On windows you could lookup the environment variable COMPUTERNAME and put that in the lock file.
That would solve the issue with flaky remote shares.
Could use uname on linux/MacOS.

We could also use the IP address of the machine - that should help with flaky NFS shares.
Although in the presence of DHCP, it can be hard to figure out who the problem machine was.

For bonus points, put all of these in the lock file:
(1) Some kind of COMPUTERNAME/uname lookup
(2) IP address
(3) MAC address

That should be fast and safe, but necessarily as user-friendly as the current solution.

For extra-extra bonus points, we could run the DNS resolution on a separate thread and also store that in the lock file if it is available when we create the lock file :-)

Regards, Noel Grandin.


Michael Stahl wrote:
On 14/11/11 12:30, Michael Meeks wrote:

On Sun, 2011-11-13 at 12:06 +0200, Tor Lillqvist wrote:
But in general we should avoid potentially pointless DNS calls. Let's
not risk having to wait for DNS timeouts in badly configured
situations. I think there has been bug reports of OOo and/or LO being
very slow to start in some cases, where the root cause has been some
DNS call timing out?

    Yes - I've seen this. I spent a while debugging the:

    "OO.o takes 14 seconds to start instead of 10"

    type bugs, which used to riddle the whole linux desktop in this
situation, and that I spent time in a previous life fixing / working
around.

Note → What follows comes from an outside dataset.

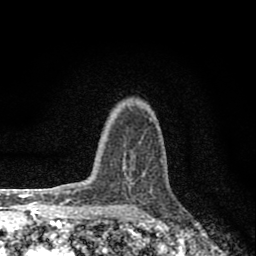
Breast MRI (dynamic contrast-enhanced), one axial slice. Slice 60 of 80 in the series (ordered by position). Cropped to one breast. Dynamic contrast-enhanced series, time point 2 of 8 at this slice position (early post-contrast). 1.5 T. TE 2.8 ms, TR 7.7 ms. 2 mm slice thickness. 256 × 256 image matrix, field of view 130 × 130 mm. Female patient.
Structures marked on this image (semi-automatic segmentation, software-assisted and operator-edited):
- enhancing-tissue mask used for the functional tumour volume (all voxels passing the contrast-enhancement thresholds inside the analysis volume; usually the tumour): bounding box [x1, y1, x2, y2] px = [130, 110, 133, 112]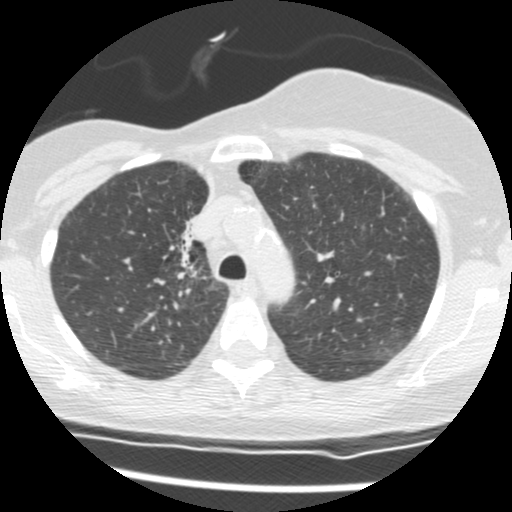
Low-dose screening chest CT, axial slice, second screening round (one year after baseline), lung window (W 1500 / L -600 HU), 2.5 mm slice thickness, standard (soft-tissue) reconstruction kernel (STANDARD), 120 kVp, slice 34 of 165 in the series. Female participant, aged 56 years at enrolment. Current smoker at enrolment.
Expert reader's lesion annotation, bounding box [x1, y1, x2, y2] px = [155, 208, 215, 281]. The screening reader recorded 2 non-calcified nodules or masses ≥4 mm on this exam (right middle lobe, right lower lobe); which of them this box marks is not recorded. Official screen result: positive, change unspecified: nodule(s) >= 4 mm or enlarging nodule(s), mass(es), or other non-specific abnormalities suspicious for lung cancer. Later outcome: lung cancer diagnosed 675 days after this screen — adenocarcinoma, NOS, right upper lobe, stage IIIB (AJCC 6th edition), 8 mm at pathology.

If, as Stephan suggests, we use this for .lock files - then I
don't believe we should ;-) having a potential 10+ second delay before
opening a file is not ideal. [ and the duplicate count for these huge
login / startup delays was really quite real&  included me FWIW ].

hmm... but this is written in the lock file for a reason, so that people who edit files on NFS shares can figure out where the office process that is preventing them from editing is running.

perhaps it would be possible to do the DNS lookup asynchronously, so it does not block the user 
experience?

    Indeed, it'd be rather nice if we could sort out our .lock files story
so that I don't routinely see bogus/broken / stale lock file dialogs
but ... ;-) that's a different story I guess; and one that needs some
unit tests I suppose.

please note that the file locking implementation is very brittle because it has to work on any number of randomly broken networking filesystem setups; changing anything there is a huge time sink with high regression risk (at least that's what i remember from my former colleague).